Esta revisão foi o triunfo das concepções democráticas integralmente respeitadoras da vontade popular, incompatíveis com ideologias deterministas que pretendem conduzir a sociedades fixistas. Ora as sociedades viradas para um objectivo final são sociedades sem história, em oposição à democracia, «sociedade histórica por excelência» no dizer de Lefort, exactamente por ser uma sociedade que acolhe e preserva a indeterminação, em contraste com o totalitarismo que pretende deter a lei da sua própria organização e desenvolvimento, ou seja atingir um conhecimento «divino» sobre o futuro.

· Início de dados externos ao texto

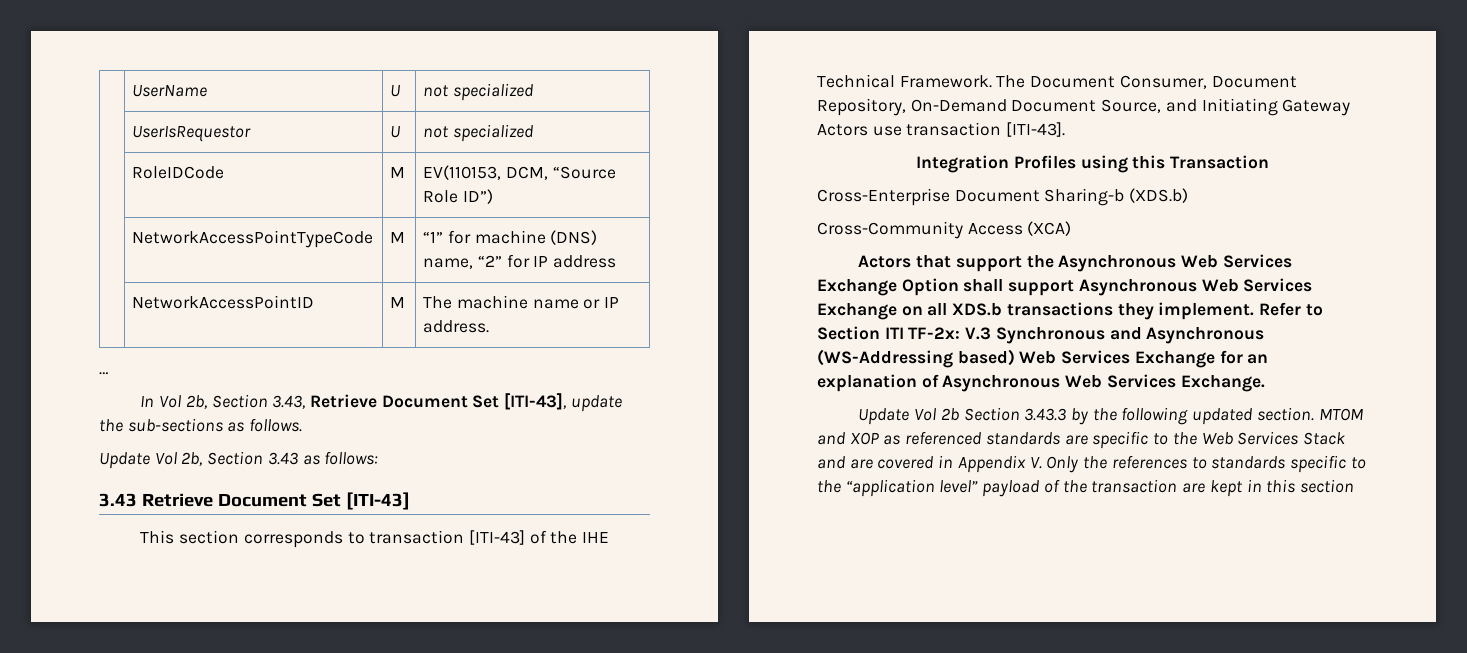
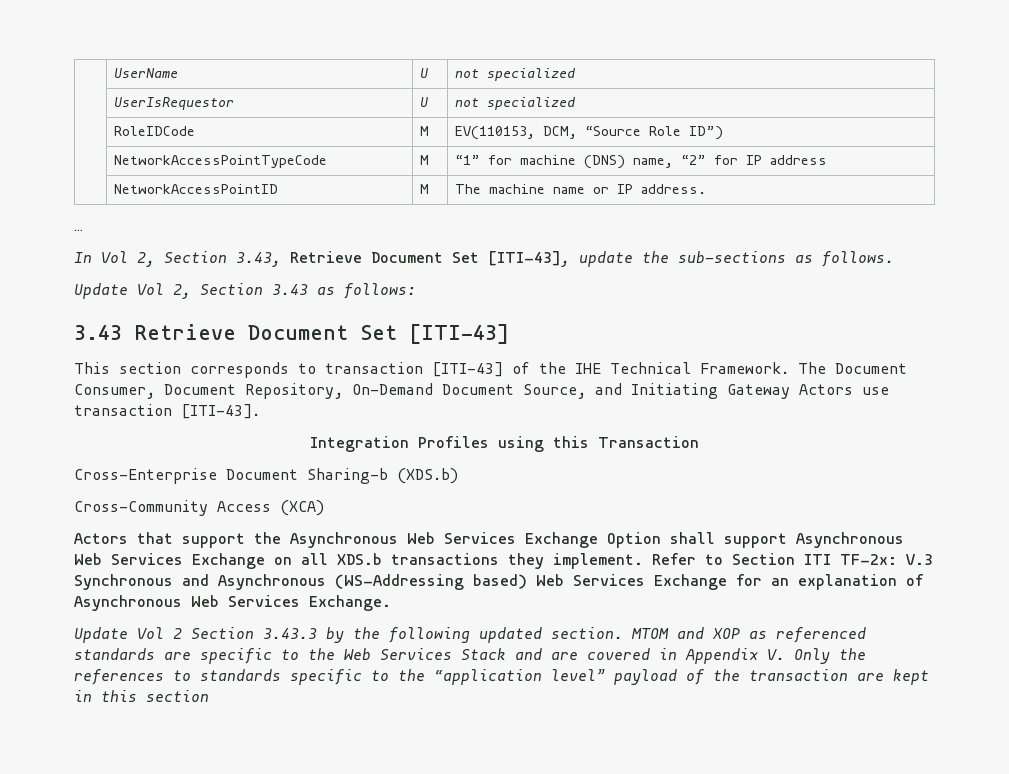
[185,395,207,409] 2b, -> [137,252,155,267] 2,
[181,452,203,466] 2b, -> [173,284,191,299] 2,
[940,408,959,421] 2b -> [173,628,182,639] 2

Mas não é possível idolatrar a sociedade como um deus. Como afirmou João Paulo II em Outubro passado no Parlamento Europeu «a sociedade, o Estado, o poder político pertencem ao quadro mutável e sempre aperfeiçoável deste mundo. Nenhum projecto de sociedade poderá jamais estabelecer o reino de Deus, a perfeição escatológica, sobre a terra. Os messianismos políticos desembocam quase sempre nas piores tiranias. As estruturas que as sociedades para si constróem não valem nunca definitivamente e não podem alcançar por si sós todos os bens que o homem aspira. Em particular, não podem substituir-se à consciência do Homem e à procura da verdade do absoluto».

5 - A dessacralização da política

A revisão de 1989 introduz na acção política, pela primeira vez, a consciência de que ela tem limites.